About this exercise → Only the tail of the listing is wanted: the line containing "Table 8. Load case" and all after it, repeated exactly, pictures omitted.

Supplied records →
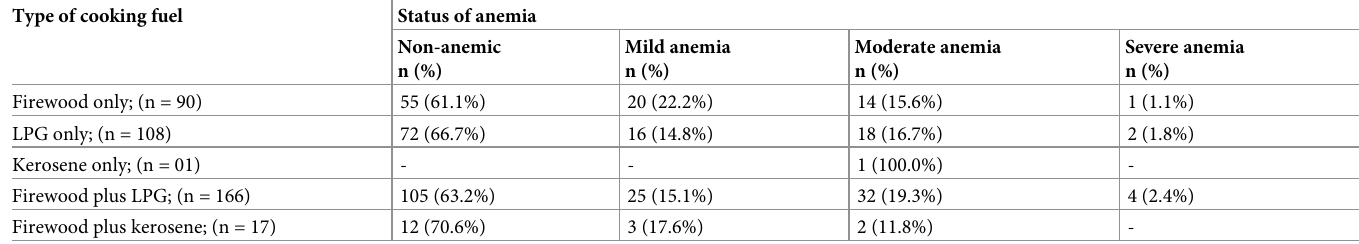
Table 2. Status of anemia based on the type of cooking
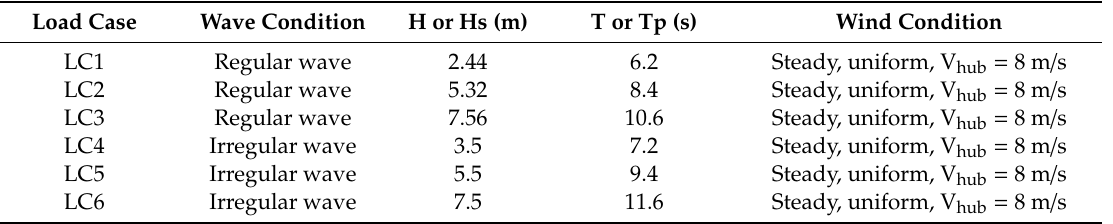
Table 8. Load case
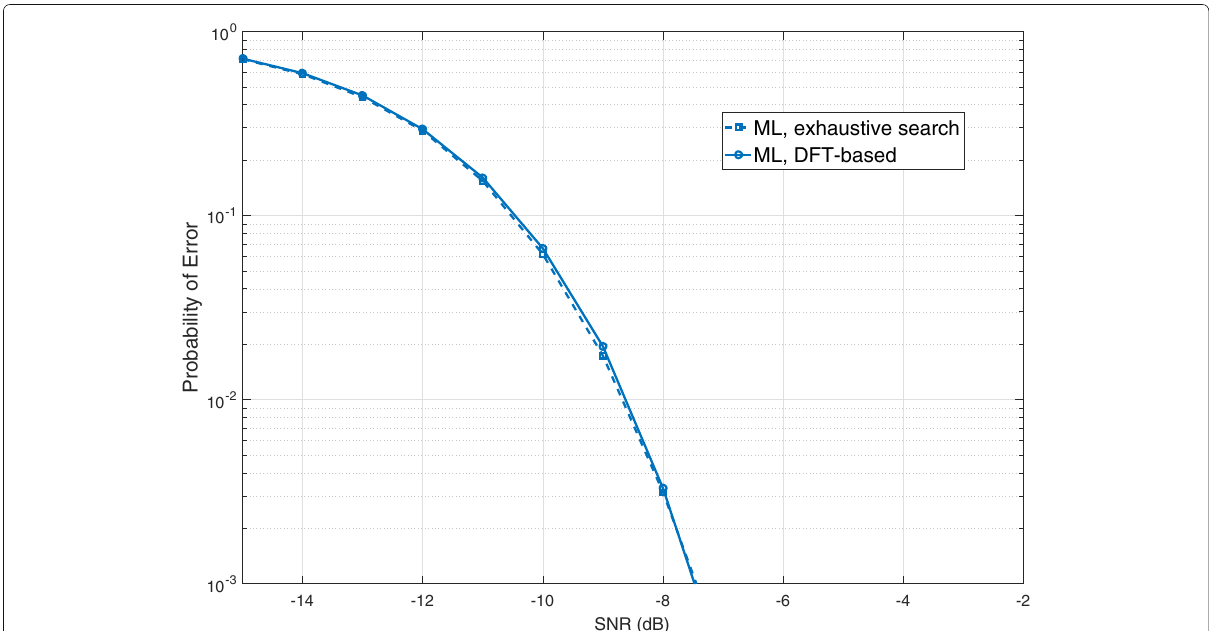
Fig. 3 Error probability versus SNR (dB) of cell ID ML estimator using (9) and the suggested DFT-based implementation (15). A known channel is assumed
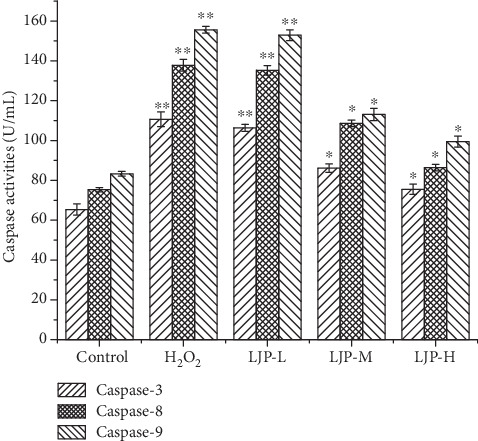
Effect of LJP on the activity of caspase-3, caspase-8, and caspase-9 in cardiomyocytes. Cardiomyocytes were digested, lysed, and then, incubated on ice for 30 min. After incubation, the activity of caspase-3, caspase-8, and caspase-9 in cardiomyocytes was determined. The results are expressed as mean ± SD (n = 10). Statistical significance was determined by One-Way Analysis (ANOVA). ∗P < 0.05, ∗∗P < 0.01 versus control groups.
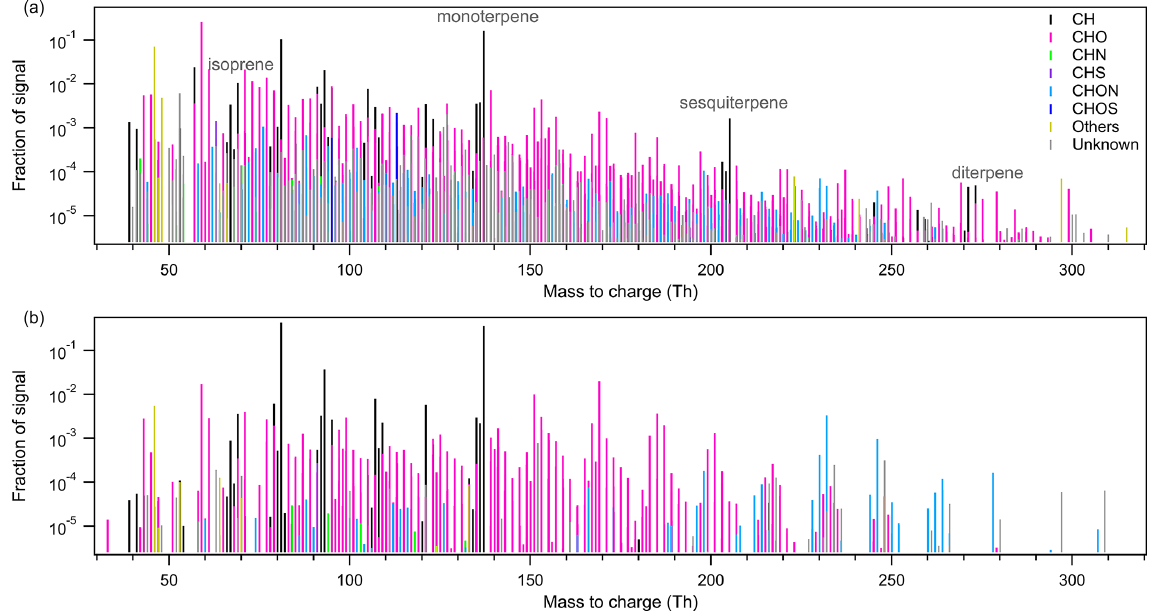
Figure 6. Comparison of ambient average high-resolution mass spectra with those from α -pinene oxidation experiments in the COALA chamber. (a) Ambient observations in the Landes forest; (b) α -pinene ozonolysis with NO x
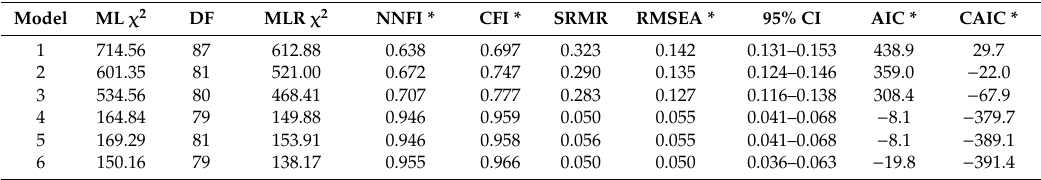
Table 2. Summary Table of Fit Statistics for Structural Equation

Answer box →
Table 8. Load case
Fig. 3 Error probability versus SNR (dB) of cell ID ML estimator using (9) and the suggested DFT-based implementation (15). A known channel is assumed
Effect of LJP on the activity of caspase-3, caspase-8, and caspase-9 in cardiomyocytes. Cardiomyocytes were digested, lysed, and then, incubated on ice for 30 min. After incubation, the activity of caspase-3, caspase-8, and caspase-9 in cardiomyocytes was determined. The results are expressed as mean ± SD (n = 10). Statistical significance was determined by One-Way Analysis (ANOVA). ∗P < 0.05, ∗∗P < 0.01 versus control groups.
Figure 6. Comparison of ambient average high-resolution mass spectra with those from α -pinene oxidation experiments in the COALA chamber. (a) Ambient observations in the Landes forest; (b) α -pinene ozonolysis with NO x
Table 2. Summary Table of Fit Statistics for Structural Equation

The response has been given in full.